Two-dimensional (2D) nanomaterials and narrow bandgap colloidal quantum dots (CQDs) have attracted broad interest due to their exceptional advantages such as their high photoresponsivity, easy processing and tunable bandgap by controlling its size. Achieving high absorption in long-wave infrared (LWIR) region requires to design the device structures skillfully and to maximize light trapping in photodetectors, thus to enhance charge carriers’ separation and to suppress charge carriers’ recombination. In this work, enhanced absorption of LWIR light from IR photodetector Al/Si-MHs/[(HgSe/PbS)/graphene]/Al, in which HgSe/PbS core/shell CQDs and graphene films are filled into the micropores array sequentially, is presented via synergistic combining the surface plasmon resonance (SPR) effect and the enhanced charge separation.
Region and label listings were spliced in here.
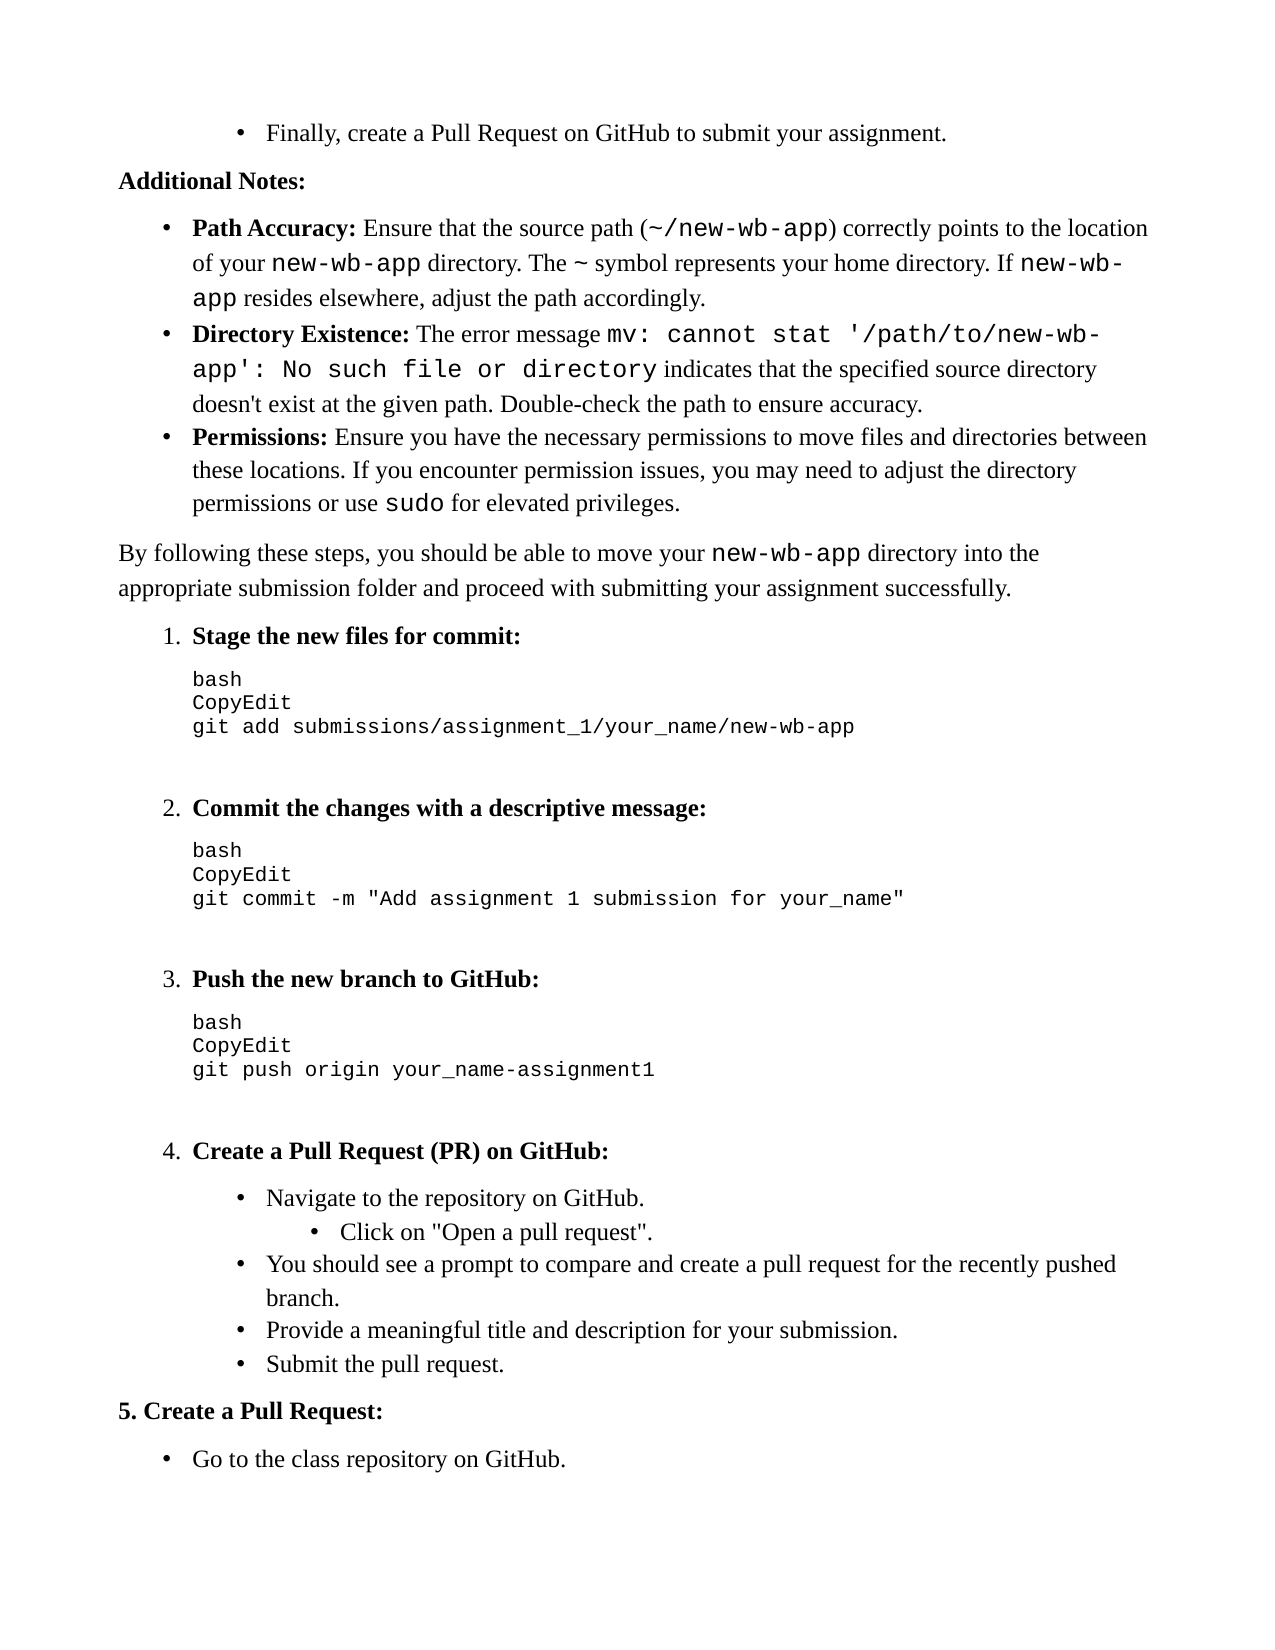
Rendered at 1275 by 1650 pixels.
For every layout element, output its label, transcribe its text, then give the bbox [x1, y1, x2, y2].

list bash [162, 840, 1157, 864]
text By following these steps, you should be able to move your new-wb-app directory into the appropriate submission folder and proceed with submitting your assignment successfully. [118, 538, 1157, 602]
list Create a Pull Request (PR) on GitHub: [162, 1136, 1157, 1165]
list Finally, create a Pull Request on GitHub to submit your assignment. [236, 118, 1157, 147]
list Path Accuracy: Ensure that the source path (~/new-wb-app) correctly points to the location of your new-wb-app directory. The ~ symbol represents your home directory. If new-wb-app resides elsewhere, adjust the path accordingly. [162, 213, 1157, 314]
list bash [162, 668, 1157, 692]
list git add submissions/assignment_1/your_name/new-wb-app [162, 716, 1157, 739]
list Push the new branch to GitHub: [162, 964, 1157, 993]
list bash [162, 1012, 1157, 1036]
list CopyEdit [162, 864, 1157, 887]
list Submit the pull request. [236, 1349, 1157, 1377]
list Directory Existence: The error message mv: cannot stat '/path/to/new-wb-app': No such file or directory indicates that the specified source directory doesn't exist at the given path. Double-check the path to ensure accuracy. [162, 319, 1157, 418]
list CopyEdit [162, 692, 1157, 716]
list Click on "Open a pull request". [310, 1217, 1157, 1245]
list Provide a meaningful title and description for your submission. [236, 1316, 1157, 1344]
text Additional Notes: [118, 166, 1157, 194]
list git commit -m "Add assignment 1 submission for your_name" [162, 887, 1157, 911]
list CopyEdit [162, 1036, 1157, 1059]
list Stage the new files for commit: [162, 621, 1157, 650]
list Go to the class repository on GitHub. [162, 1444, 1157, 1473]
list Commit the changes with a descriptive message: [162, 793, 1157, 821]
list You should see a prompt to compare and create a pull request for the recently pushed branch. [236, 1249, 1157, 1311]
list Permissions: Ensure you have the necessary permissions to move files and directories between these locations. If you encounter permission issues, you may need to adjust the directory permissions or use sudo for elevated privileges. [162, 422, 1157, 519]
list git push origin your_name-assignment1 [162, 1059, 1157, 1083]
text 5. Create a Pull Request: [118, 1396, 1157, 1425]
list Navigate to the repository on GitHub. [236, 1183, 1157, 1212]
As a result, a high optical absorption close to 100 % in LWIR region (∼16 µm) is obtained from the photodetector Al/Si-MHs/[(HgSe/PbS)(4 μm)/ graphene(2 μm)]/Al, with an external quantum efficiency (EQE) of 77.45 % and a specific detectivity of 4.58 × 10¹² Jones. Also, our experimental results on HgSe/PbS quantum dots and their applications in IR photodetectors Au/(HgSe/PbS)/Au confirm the LWIR absorption ability of HgSe/PbS core/shell QDs. Thus, our results show a promising feasible method for next-generation flexible LWIR photodetectors.